*INSTRUCTION A*
In the listing below, locate every line containing the word "than" and copy each of those lines. Matching is case-sensitive.

*SELECTED EXTRACT*

━━━━━━━━━━

I've seen countless 32-bit integer overflow bugs in the last few years, mainly because I spend a lot of time looking for them in C and C++ code in order to try to exploit them as vulnerabilities. In this context it's a potent class of bugs, because (a) sizes or counts in file formats and protocols are often 32 bits wide, making it possible to specify values that overflow when code multiplies or adds them, and (b) 4GB is just small enough that in some cases it's possible to actually allocate that many bytes, have that large a file (never done that), or otherwise get up to the limit by brute force, if it's required to exploit the bug.

Of course, exploitability is much less of an issue in Rust where the Rust code itself is mostly memory safe, although there could still be issues with DoS, interaction with other code, unsafe code, etc.. I'm just saying that code that could overflow 32 bits given the right input seems to be far from uncommon in practice.

4 Likes

Option 1 (no type named int) all the way. It is certainly possible that new conventions will spring up in its stead, based on documentation, std, stackoverflow.com, or whatever, such as using i32 “most of the time” instead, but at least in this case, the name makes it completely obvious what it means. If someone writes a collection and uses i32 or u32 for it, then it should be blindingly obvious that it’s not going to scale beyond 32-bit sizes. It’s not within our power to prevent every mis-sized integer bug ever, but on the margin, not having int and uint will cause people to think harder and choose the right size more often, and will provide greater clarity even in the remaining cases, and we must count that as a win.

━━━━━━━━━━

*SUPPLIED INFORMATION*
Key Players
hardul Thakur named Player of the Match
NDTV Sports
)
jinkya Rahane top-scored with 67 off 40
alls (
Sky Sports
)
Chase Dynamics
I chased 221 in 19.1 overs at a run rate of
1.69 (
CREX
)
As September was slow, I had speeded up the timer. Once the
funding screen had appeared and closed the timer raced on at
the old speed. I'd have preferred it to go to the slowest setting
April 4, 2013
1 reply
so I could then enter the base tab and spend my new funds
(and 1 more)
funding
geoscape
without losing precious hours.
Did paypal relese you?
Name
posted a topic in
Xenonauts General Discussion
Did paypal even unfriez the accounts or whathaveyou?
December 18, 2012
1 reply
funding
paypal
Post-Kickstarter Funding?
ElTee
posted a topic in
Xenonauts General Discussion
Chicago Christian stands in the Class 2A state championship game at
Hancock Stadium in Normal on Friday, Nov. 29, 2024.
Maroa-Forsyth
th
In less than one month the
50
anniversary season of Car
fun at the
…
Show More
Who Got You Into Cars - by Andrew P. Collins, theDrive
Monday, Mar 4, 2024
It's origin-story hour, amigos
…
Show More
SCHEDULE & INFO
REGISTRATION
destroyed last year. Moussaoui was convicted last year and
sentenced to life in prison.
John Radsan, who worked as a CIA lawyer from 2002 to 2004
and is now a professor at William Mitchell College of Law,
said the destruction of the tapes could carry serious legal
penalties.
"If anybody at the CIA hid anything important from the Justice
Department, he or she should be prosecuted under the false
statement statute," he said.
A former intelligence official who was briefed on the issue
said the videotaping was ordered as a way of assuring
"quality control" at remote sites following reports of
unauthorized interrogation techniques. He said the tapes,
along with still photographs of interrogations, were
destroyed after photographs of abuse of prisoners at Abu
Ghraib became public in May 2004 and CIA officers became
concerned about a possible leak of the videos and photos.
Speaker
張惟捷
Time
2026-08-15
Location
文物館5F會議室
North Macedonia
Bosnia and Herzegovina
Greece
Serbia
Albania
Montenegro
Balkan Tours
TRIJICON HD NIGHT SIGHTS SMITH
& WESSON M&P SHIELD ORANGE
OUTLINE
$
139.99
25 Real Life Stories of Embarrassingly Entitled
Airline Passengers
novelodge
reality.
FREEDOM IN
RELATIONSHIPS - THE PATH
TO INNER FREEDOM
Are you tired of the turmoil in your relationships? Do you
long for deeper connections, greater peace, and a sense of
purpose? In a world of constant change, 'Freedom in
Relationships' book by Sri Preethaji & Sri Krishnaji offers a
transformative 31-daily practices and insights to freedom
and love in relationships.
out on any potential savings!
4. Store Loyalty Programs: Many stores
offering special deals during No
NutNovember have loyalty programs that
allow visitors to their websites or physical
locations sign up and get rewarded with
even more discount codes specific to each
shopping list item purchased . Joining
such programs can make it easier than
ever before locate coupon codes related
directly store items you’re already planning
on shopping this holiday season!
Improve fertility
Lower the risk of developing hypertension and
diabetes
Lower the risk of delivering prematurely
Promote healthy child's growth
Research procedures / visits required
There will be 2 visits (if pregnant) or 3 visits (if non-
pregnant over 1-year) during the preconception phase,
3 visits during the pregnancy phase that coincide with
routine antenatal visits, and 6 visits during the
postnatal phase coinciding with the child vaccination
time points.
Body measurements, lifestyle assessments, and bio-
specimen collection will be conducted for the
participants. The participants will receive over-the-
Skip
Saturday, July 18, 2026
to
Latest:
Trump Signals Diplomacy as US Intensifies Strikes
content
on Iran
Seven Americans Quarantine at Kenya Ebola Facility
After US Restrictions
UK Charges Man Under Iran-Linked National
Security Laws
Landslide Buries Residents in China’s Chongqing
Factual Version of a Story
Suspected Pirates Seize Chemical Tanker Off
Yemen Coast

━━━━━━━━━━

*INSTRUCTION B*
Return the passage of the integer overflow thread above from "Option 1 (no" up to and including "that as a win.", word for word.

*EXPECTED OUTPUT A*
In less than one month the
such programs can make it easier than

*EXPECTED OUTPUT B*
Option 1 (no type named int) all the way. It is certainly possible that new conventions will spring up in its stead, based on documentation, std, stackoverflow.com, or whatever, such as using i32 “most of the time” instead, but at least in this case, the name makes it completely obvious what it means. If someone writes a collection and uses i32 or u32 for it, then it should be blindingly obvious that it’s not going to scale beyond 32-bit sizes. It’s not within our power to prevent every mis-sized integer bug ever, but on the margin, not having int and uint will cause people to think harder and choose the right size more often, and will provide greater clarity even in the remaining cases, and we must count that as a win.